We’ve Been ZIRPed

We’ve Been ZIRPed

Banks are still sitting on piles of underwater mortgages. They can't sell them at depressed prices or else they trigger losses and write downs to their leveraged balance sheets and possibly go bankrupt. Because of this many individuals are subject to a zero interest rate policy.

By ANDY KESSLER
Dec 24, 2012, Vol. 18, No. 15
The Weekly Standard

Father-son talks are always difficult, but it was time to teach my teenager about how things work. I dragged him to our local branch of Wells Fargo and opened a checking account with ATM card privileges and a savings account where he deposited his hard-earned umpiring cash. Having worked on Wall Street for 25 years, I stroked my chin and provided some sage advice: Checking accounts don’t pay interest, so keep your money in the savings account and just move it to checking when you need it. None other than Albert Einstein, I noted, said, “compound interest is the most powerful force in the universe.”

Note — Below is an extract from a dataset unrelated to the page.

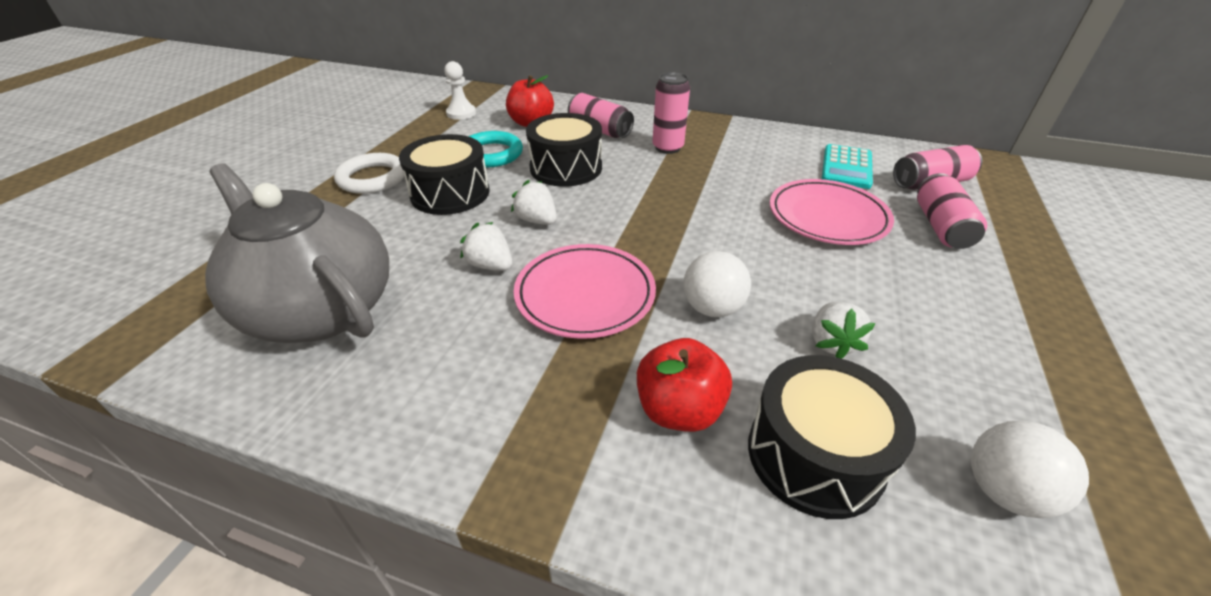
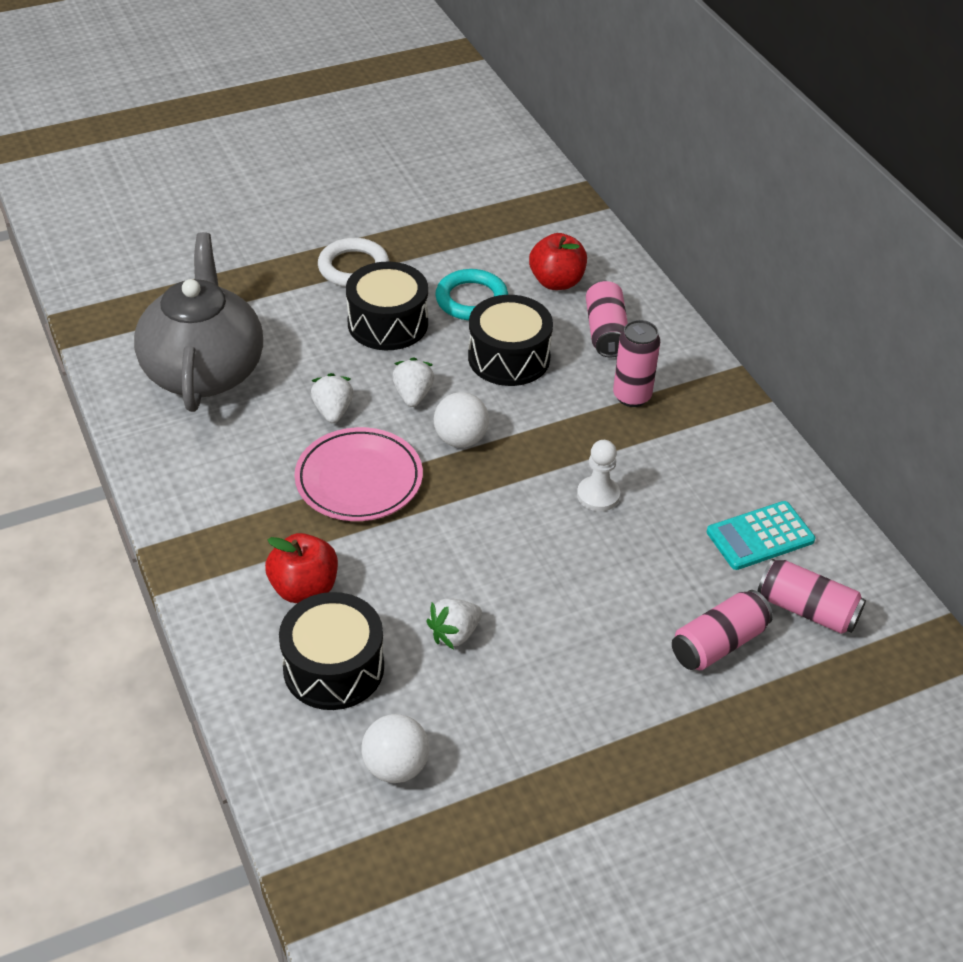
camera: 45 degrees right, 5 degrees up
white pawn [444,61,476,120] -> white pawn moved to [577,440,620,511]
white ball [683,251,751,317] -> white ball moved to [434,392,489,448]
pink plate [770,179,894,245] -> none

His first bank statement showed interest income of $0.01​—​and a series of $35 fees for insufficient funds, wiping out all his money. I got a “You’re a financial genius, Dad,” dripping with sarcasm.

My son got ZIRPed. Senior citizens living on fixed incomes are getting ZIRPed. We all are. Since December 2008, when Ben Bernanke’s Federal Reserve started buying mortgage backed securities in order to “solve” the financial crisis, we have all been subject to a zero interest rate policy.

Banks were (and still are) sitting on piles of underwater mortgages. They can’t sell them at depressed prices, else they trigger losses and writedowns to their leveraged balance sheets and maybe​—​yikes​—​go bankrupt. The stock market knows this, which is why Bank of America shows $20 in book value (assets minus liabilities) on their balance sheet, but the stock is selling for under $11. Citigroup’s book value is $64, and the stock is $37. Better that banks had been stripped of these mortgages back in 2009 via temporary nationalization or good bank/bad bank splits. But no one had the courage, so instead we are subject to ZIRP, at least through mid-2015.

The Fed’s concept was simple: With interest rates at zero, capital will flow to other financial assets with better returns. Like the stock market, which would allow banks to raise capital and deleverage their balance sheets so they could slowly but surely write down all those crappy mortgages. Or into real estate, which might raise prices and make those bank mortgages less underwater.

Conceptually, ZIRP has worked. The stock market is up 12 percent in 2012. Bank stocks like Bank of America’s have doubled off their lows. Real estate investment trusts, or REITs, are up 15 percent. Yet in the real world, ZIRP is a huge FAIL. GDP growth in 2012 will come in at an anemic 2 percent after a 1.7 percent tick up in 2011. ZIRP is not growing the economy. And no growth means no jobs.

Unemployment is still a nasty 7.7 percent. And talk in hushed tones to Wall Street hedge funds, and they may explain the dollar carry trade, the one where you borrow or even short U.S. dollars and buy currencies, bonds, and stocks in higher yielding, emerging market countries​—​yes, the Fed is stimulating, but in places like India, South Africa, and Brazil.

In a “beatings will continue until morale improves” announcement, the Federal Open Market Committee, on September 13, declared, “If the outlook for the labor market does not improve substantially, the Committee will continue its purchases of agency mortgage-backed securities, undertake additional asset purchases, and employ its other policy tools as appropriate until such improvement is achieved in a context of price stability.”

But maybe, just maybe, ZIRP is the problem, not the solution. Money is not stupid. Corporations are sitting on almost $2 trillion in cash. The humps in strategic planning or business development at every Fortune 500 company run spreadsheets that forecast the return potential of new projects or factories and compare that against the cost of capital or the risk-free rate of return before pitching said projects to upper management. But because of ZIRP, the risk-free rate of return is zero, so, in Excel anyway, it looks like every project or factory makes financial sense. But that can’t be right. This is what causes uncertainty, a financial compass that spins round and round rather than pointing to value creation. Which means managers sit on their hands. So in the real world, none of the projects makes sense. In other words, the very Fed policy aimed at growing the economy and creating jobs is instead causing cash to be held until morale improves.